:: Data to process ::
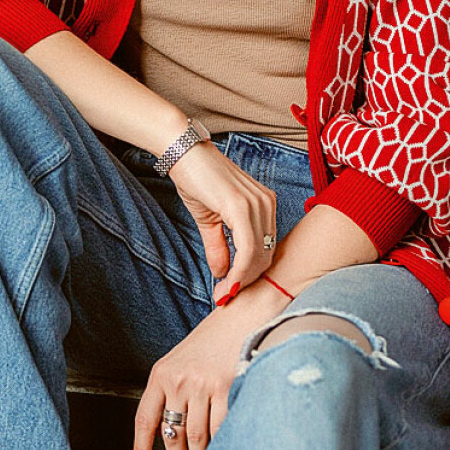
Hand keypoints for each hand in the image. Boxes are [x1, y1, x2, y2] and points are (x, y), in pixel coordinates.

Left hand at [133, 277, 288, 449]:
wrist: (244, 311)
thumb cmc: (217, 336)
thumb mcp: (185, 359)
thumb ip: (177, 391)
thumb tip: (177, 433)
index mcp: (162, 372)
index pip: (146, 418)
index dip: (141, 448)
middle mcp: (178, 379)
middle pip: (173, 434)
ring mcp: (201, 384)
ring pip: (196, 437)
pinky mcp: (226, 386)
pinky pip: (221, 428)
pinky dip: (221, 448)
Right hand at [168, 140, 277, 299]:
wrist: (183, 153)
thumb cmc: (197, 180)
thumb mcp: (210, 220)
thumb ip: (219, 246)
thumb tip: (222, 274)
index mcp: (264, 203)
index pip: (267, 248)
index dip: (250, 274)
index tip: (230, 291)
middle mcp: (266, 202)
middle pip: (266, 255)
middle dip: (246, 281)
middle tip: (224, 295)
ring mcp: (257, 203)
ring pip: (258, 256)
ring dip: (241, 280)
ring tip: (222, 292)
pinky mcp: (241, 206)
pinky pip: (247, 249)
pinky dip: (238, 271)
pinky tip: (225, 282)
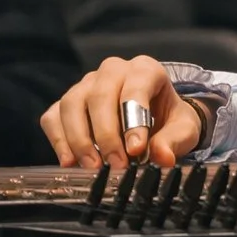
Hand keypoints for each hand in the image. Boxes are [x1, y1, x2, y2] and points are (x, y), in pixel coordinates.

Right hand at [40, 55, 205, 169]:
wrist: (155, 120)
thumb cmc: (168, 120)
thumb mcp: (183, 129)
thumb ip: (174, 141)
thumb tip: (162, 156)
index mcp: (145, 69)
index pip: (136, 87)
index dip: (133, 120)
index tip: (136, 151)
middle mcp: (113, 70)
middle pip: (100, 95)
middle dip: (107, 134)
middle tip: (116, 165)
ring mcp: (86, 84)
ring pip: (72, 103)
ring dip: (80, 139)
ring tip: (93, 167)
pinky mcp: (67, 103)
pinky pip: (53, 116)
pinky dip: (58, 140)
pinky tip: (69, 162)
:::
State the number of lines in the records that include the word "middle", and add nothing to it.

- _Reply_
10